[Recorded data]
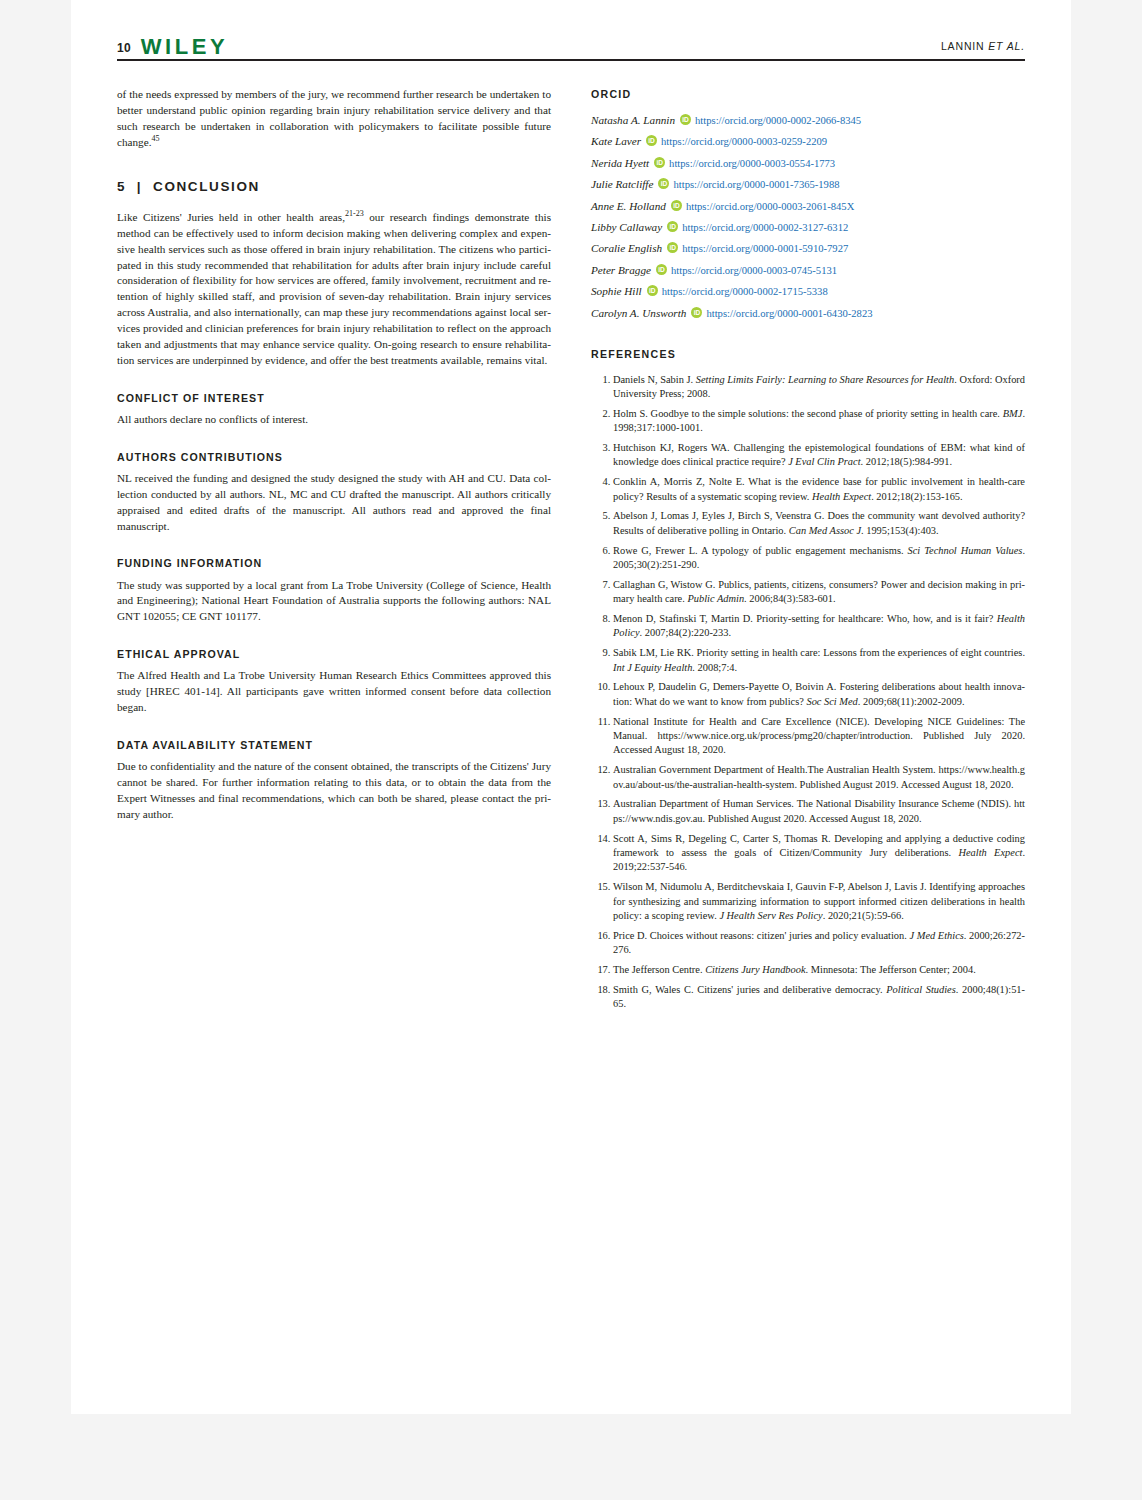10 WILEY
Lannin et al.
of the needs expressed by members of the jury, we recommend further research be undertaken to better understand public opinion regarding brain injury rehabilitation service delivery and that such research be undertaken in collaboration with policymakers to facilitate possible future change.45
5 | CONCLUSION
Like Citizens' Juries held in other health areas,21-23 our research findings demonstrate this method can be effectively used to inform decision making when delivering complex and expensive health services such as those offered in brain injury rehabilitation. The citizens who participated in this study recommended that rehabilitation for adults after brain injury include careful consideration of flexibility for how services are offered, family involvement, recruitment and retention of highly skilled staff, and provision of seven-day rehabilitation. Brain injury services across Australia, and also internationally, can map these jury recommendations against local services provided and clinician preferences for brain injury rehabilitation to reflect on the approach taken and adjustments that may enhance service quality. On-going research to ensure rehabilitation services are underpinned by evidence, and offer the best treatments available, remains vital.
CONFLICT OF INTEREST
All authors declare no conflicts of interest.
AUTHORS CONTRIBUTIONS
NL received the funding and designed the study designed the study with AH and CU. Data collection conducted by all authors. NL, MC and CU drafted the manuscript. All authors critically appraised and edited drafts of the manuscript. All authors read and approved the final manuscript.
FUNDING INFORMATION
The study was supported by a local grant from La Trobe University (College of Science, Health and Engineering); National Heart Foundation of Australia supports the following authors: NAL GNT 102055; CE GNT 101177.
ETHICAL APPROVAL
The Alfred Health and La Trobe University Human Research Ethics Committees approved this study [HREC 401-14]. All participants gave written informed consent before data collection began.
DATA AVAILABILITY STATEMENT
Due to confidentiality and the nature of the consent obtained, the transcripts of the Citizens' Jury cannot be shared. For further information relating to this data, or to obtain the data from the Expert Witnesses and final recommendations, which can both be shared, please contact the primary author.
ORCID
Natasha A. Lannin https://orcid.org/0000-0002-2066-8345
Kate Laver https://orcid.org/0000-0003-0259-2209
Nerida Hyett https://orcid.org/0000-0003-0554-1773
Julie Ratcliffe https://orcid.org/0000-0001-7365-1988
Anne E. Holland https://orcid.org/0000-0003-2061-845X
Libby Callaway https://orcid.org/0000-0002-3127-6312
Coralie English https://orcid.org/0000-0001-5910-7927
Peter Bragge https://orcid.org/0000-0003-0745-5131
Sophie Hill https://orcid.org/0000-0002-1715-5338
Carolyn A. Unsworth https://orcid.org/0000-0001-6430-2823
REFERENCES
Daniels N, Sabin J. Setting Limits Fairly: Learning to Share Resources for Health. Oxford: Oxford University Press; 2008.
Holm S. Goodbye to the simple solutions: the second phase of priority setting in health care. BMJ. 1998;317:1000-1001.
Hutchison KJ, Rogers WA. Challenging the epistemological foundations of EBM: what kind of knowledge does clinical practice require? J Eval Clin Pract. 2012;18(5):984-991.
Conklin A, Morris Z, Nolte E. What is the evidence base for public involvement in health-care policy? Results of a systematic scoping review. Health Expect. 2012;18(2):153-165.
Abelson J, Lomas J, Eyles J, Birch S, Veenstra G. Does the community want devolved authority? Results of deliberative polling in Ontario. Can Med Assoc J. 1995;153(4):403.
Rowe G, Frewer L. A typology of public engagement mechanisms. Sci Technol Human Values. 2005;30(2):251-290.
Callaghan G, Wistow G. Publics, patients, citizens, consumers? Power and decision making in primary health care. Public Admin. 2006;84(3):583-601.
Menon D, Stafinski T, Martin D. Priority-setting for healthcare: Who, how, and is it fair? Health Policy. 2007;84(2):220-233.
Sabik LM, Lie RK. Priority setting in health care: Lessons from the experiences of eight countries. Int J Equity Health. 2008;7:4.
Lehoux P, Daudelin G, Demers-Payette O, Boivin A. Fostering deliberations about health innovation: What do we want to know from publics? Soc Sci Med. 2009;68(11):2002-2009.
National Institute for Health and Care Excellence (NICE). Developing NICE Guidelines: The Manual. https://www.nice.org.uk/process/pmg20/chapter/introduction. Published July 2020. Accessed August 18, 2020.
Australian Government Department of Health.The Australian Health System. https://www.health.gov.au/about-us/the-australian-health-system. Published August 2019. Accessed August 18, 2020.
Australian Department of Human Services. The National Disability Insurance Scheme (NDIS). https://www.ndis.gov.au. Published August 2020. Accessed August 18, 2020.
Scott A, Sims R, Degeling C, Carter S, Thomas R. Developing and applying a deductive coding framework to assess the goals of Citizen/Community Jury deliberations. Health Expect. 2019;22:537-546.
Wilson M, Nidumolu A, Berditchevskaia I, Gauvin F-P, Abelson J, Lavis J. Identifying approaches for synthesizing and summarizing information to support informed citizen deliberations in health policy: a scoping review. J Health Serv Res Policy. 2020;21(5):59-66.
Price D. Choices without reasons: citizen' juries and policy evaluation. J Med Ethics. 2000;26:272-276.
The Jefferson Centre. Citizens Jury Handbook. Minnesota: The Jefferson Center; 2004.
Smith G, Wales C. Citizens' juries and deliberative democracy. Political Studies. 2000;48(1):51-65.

## PROBLEM TO SOLVE
All that is wanted is the stretch of lines above from the one containing "CONFLICT OF INTEREST" through the one containing "FUNDING INFORMATION", duplicated exactly.

## EXERCISE RESPONSE
CONFLICT OF INTEREST
All authors declare no conflicts of interest.
AUTHORS CONTRIBUTIONS
NL received the funding and designed the study designed the study with AH and CU. Data collection conducted by all authors. NL, MC and CU drafted the manuscript. All authors critically appraised and edited drafts of the manuscript. All authors read and approved the final manuscript.
FUNDING INFORMATION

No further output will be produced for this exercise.